I'm trying to learn to write R code that I can re-use without expecting problems in the future, specifically due to names that I assign data to in my function conflicting with names in the data passed into the function. I don't see any best practices for handling this kind of thing written down anywhere. I'm looking for suggestions on how to improve what I'm doing (or validation that what I'm doing is a best practice, but that seems unlikely).
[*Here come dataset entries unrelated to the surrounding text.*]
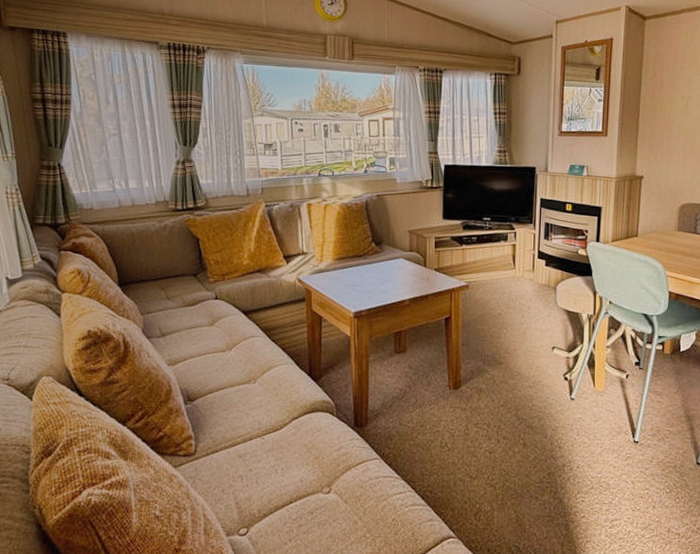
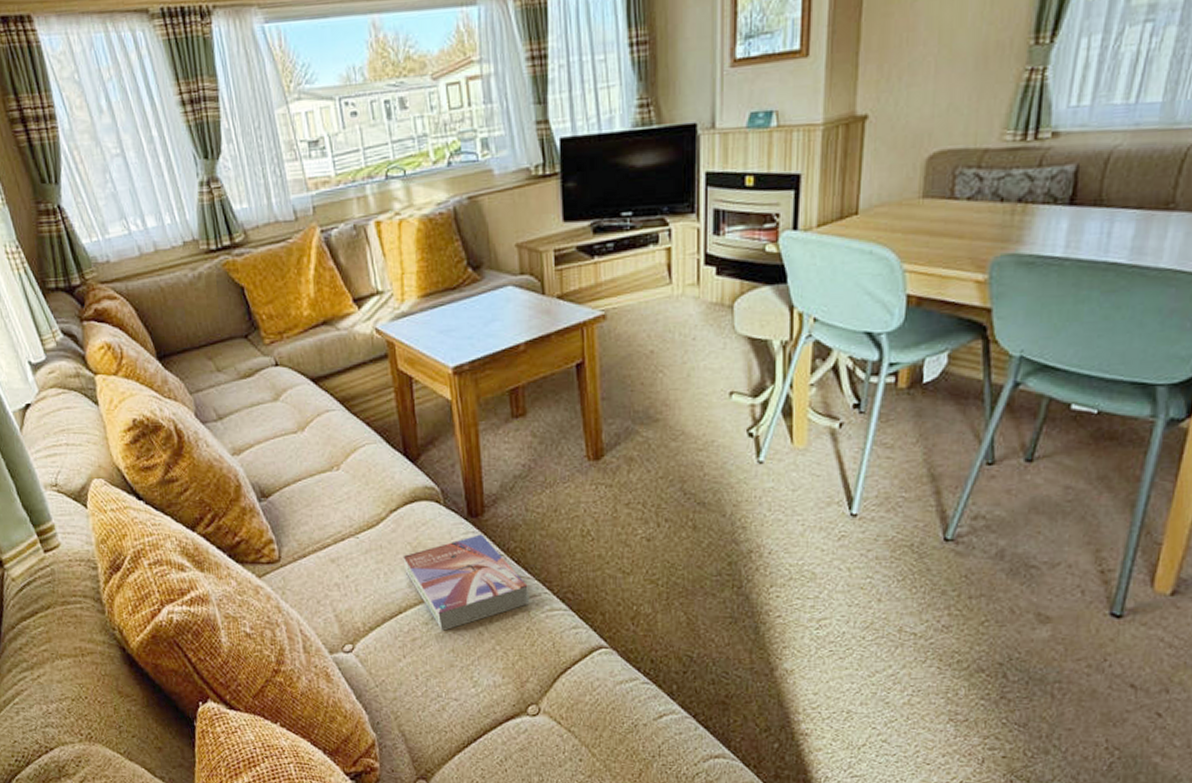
textbook: none [298,441,397,519] -> present [403,534,530,631]

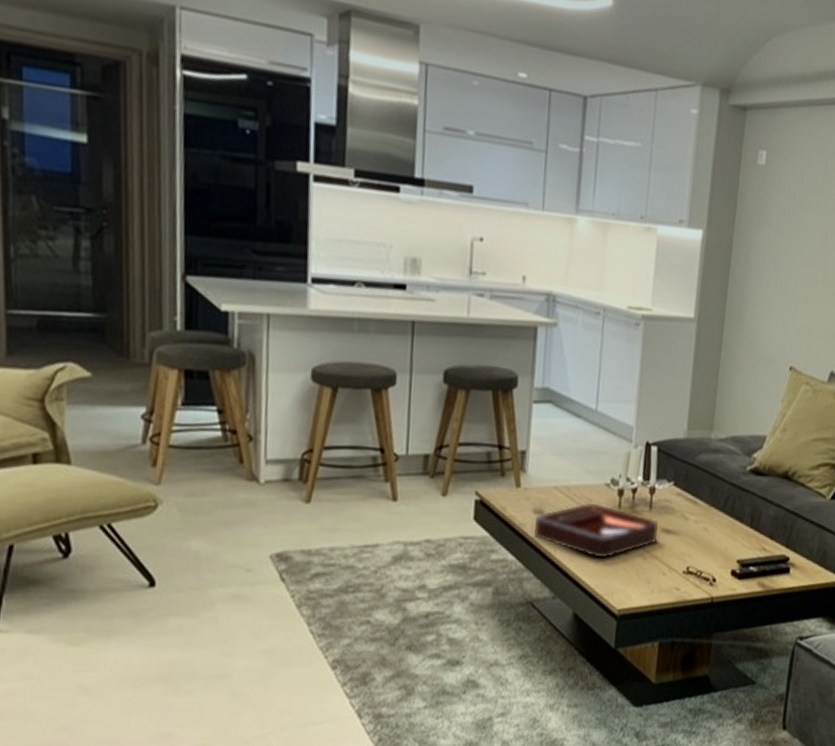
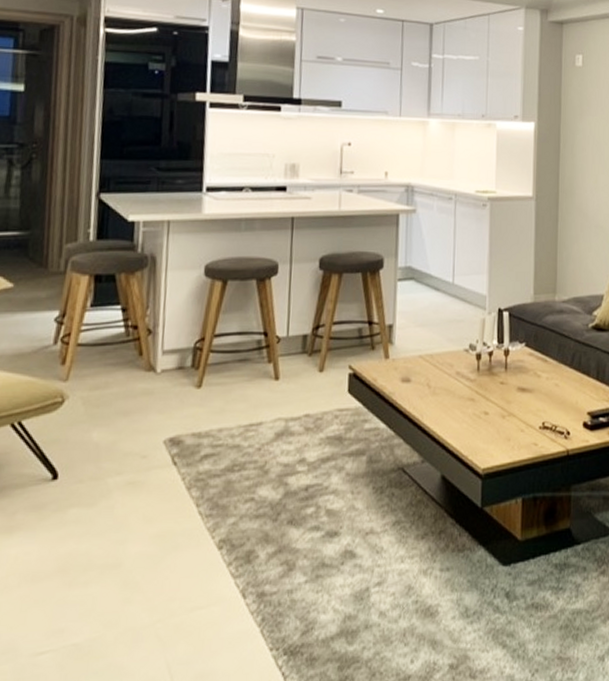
decorative tray: present [533,502,659,559] -> none [401,368,515,420]

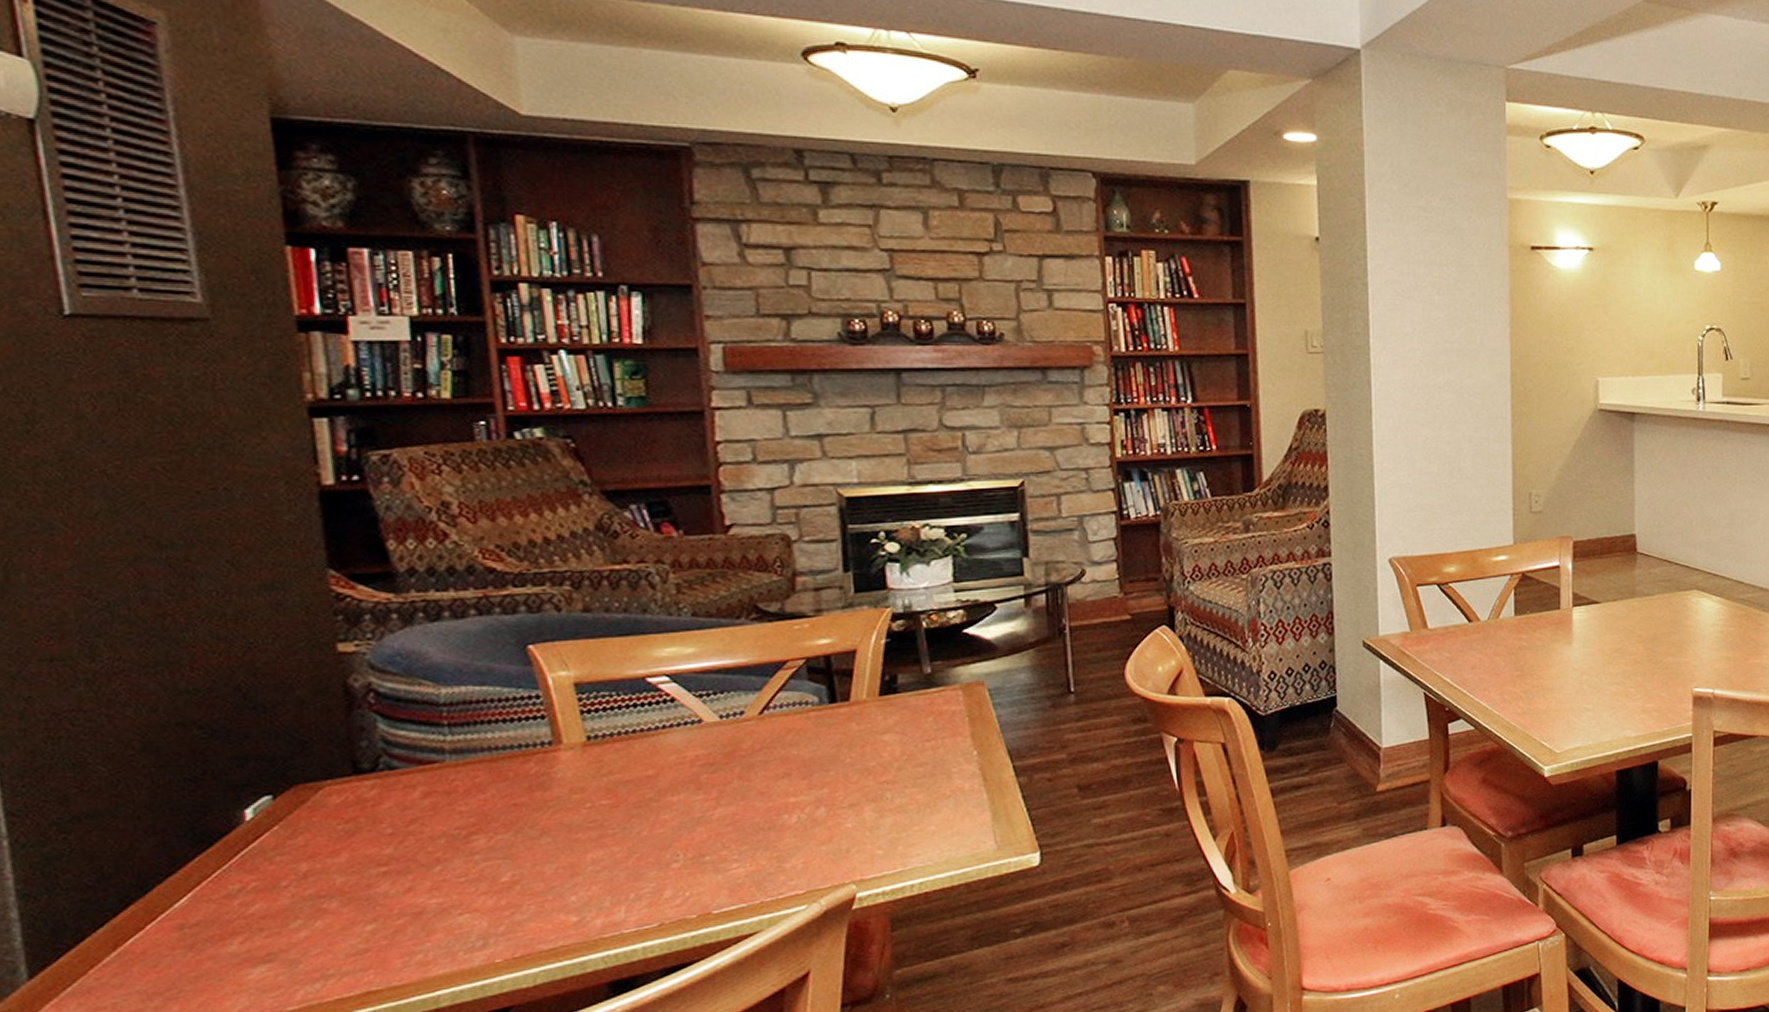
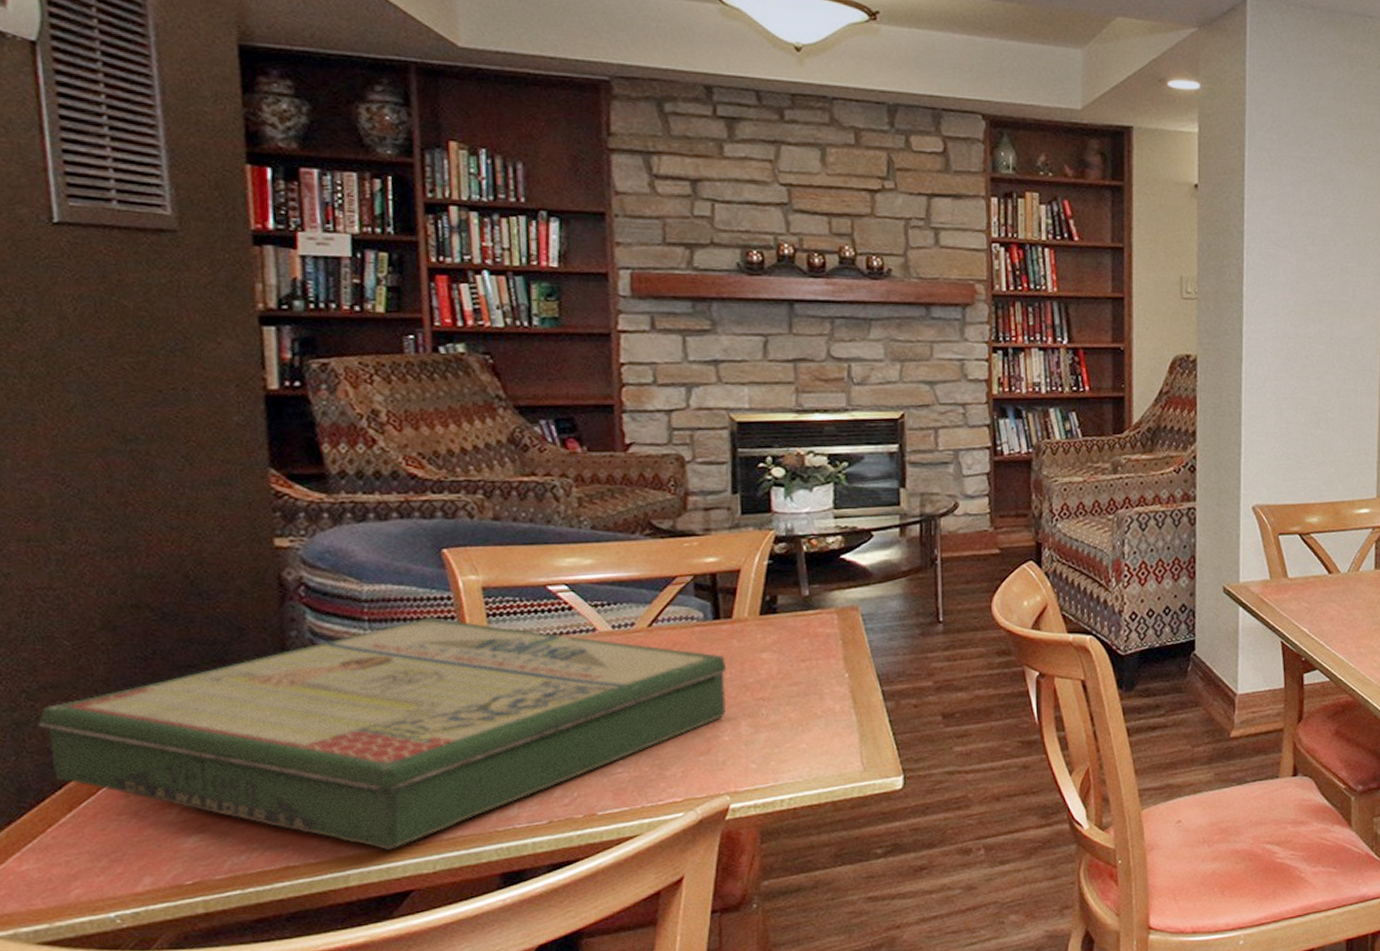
board game: none [72,716,849,966] -> present [38,616,727,850]

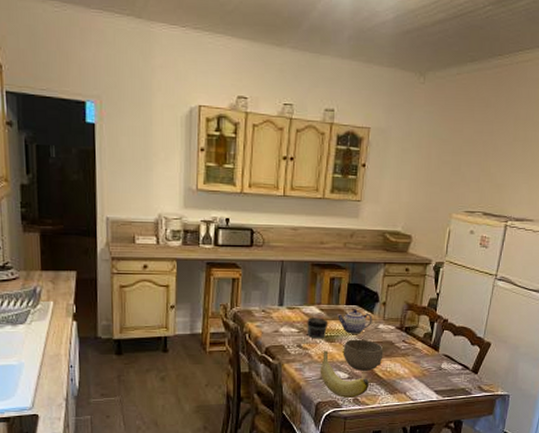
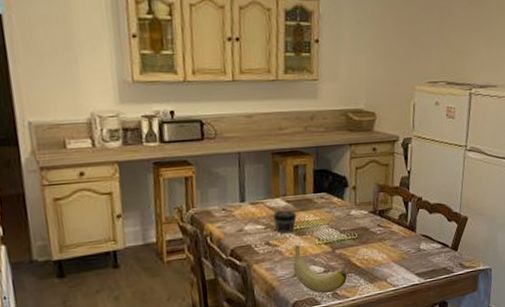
teapot: present [336,309,373,334] -> none [304,197,344,224]
bowl: present [343,339,384,371] -> none [315,228,359,263]

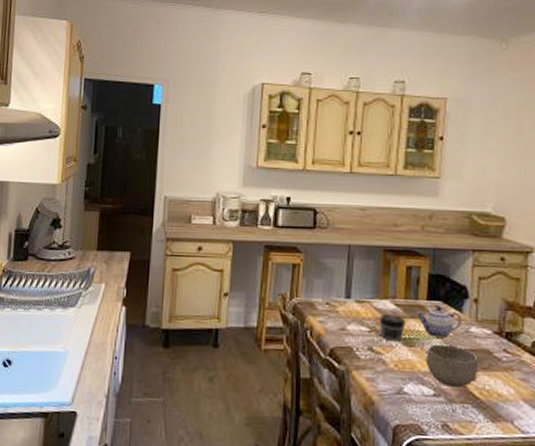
banana: present [292,244,347,294] -> none [397,356,462,423]
teapot: none [304,197,344,224] -> present [415,306,462,338]
bowl: none [315,228,359,263] -> present [425,344,479,388]

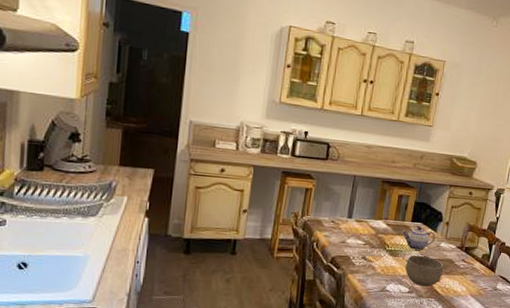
jar: present [380,314,406,342] -> none [372,231,394,253]

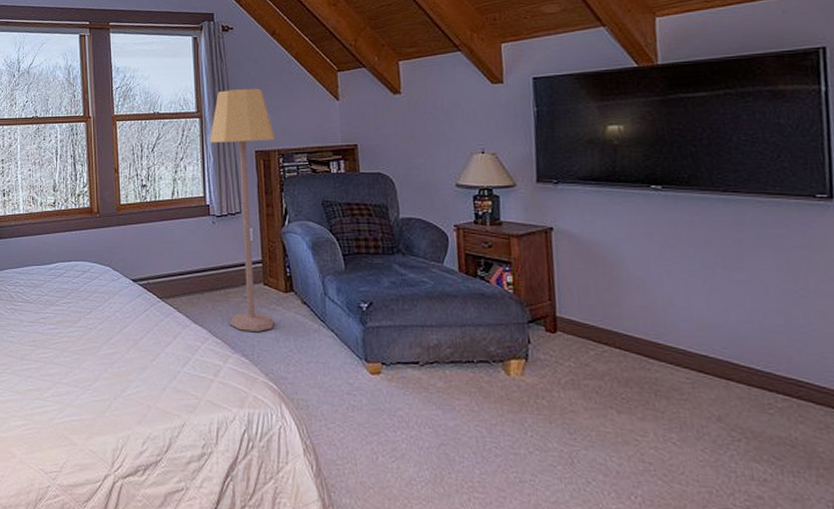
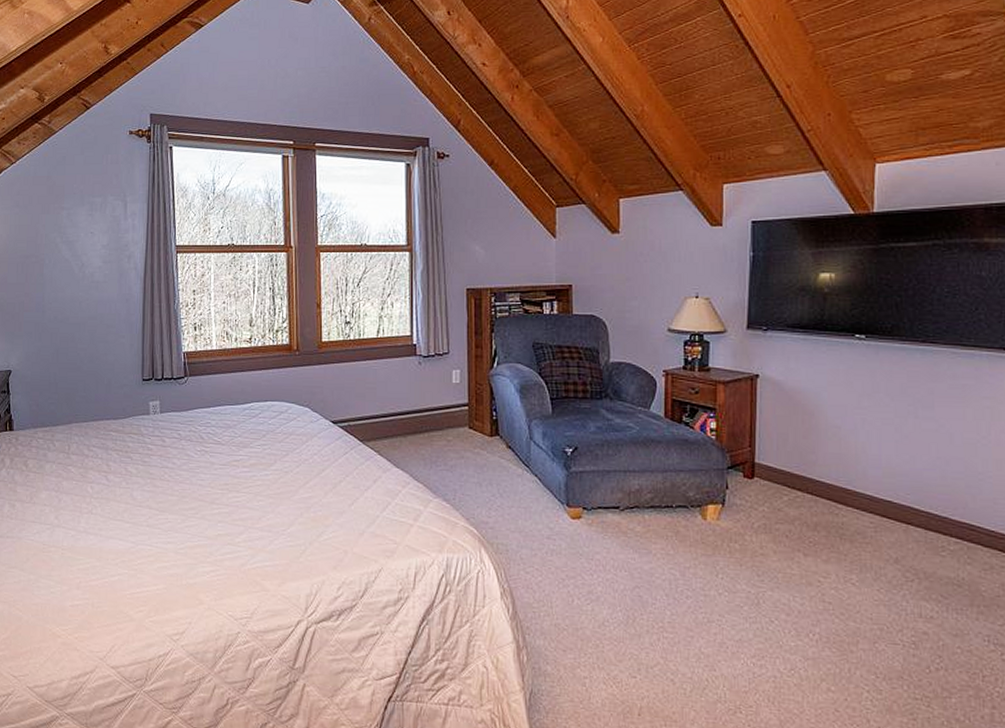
lamp: present [210,88,276,332] -> none [419,222,488,476]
I'm using my get_name() to get a name that is not used in the data; then I'm using assign() to assign results to that name so I can use it in the updated formula; and then I have to do it again and use get() with the weights argument. All to avoid the possibility that the incoming data/formula may already contain the variables names I would've used.

The code:

fgls_harvey = function(frml, data) {
    reg = lm(frml, data)
    en = get_name('_lresid2_', 'e', data)
    assign(en, log(residuals(reg)^2))
    f = update.formula(frml, reformulate('. + 0', en))
    environment(f) = environment()
    reg2 = lm(f, data)
    exp_n = get_name('exppv', 'e', data)
    assign(exp_n, exp(fitted(reg2)) / sum(fitted(reg2)))
    environment(frml) = environment()
    reg_fgls = lm(frml, data, weights=get(exp_n))
}

get_name = function(base, suffix, df) {
    if ('data.frame' %in% class(df)) { # either a d.f-like object
        names = colnames(df)
    } else { # or an lm-like object
        names = colnames(df$model)
    }
    if (base %in% names) {
        get_name(sprintf('%s%s', base, suffix), suffix, df)
    } else {
        base
    }

}

James
  • 630
  • 1
  • 6
  • 15
  • Looks like you're reinventing the "UUID" problem. So why not just generate random numbers and `paste` them onto your data names to create unique local variables? – Carl Witthoft Feb 06 '15 at 19:38
  • Sure, I could alter get_name to do just that. I was more curious if there was some kind of programming pattern I was missing that could avoid the situation entirely. – James Feb 06 '15 at 19:54

0 Answers0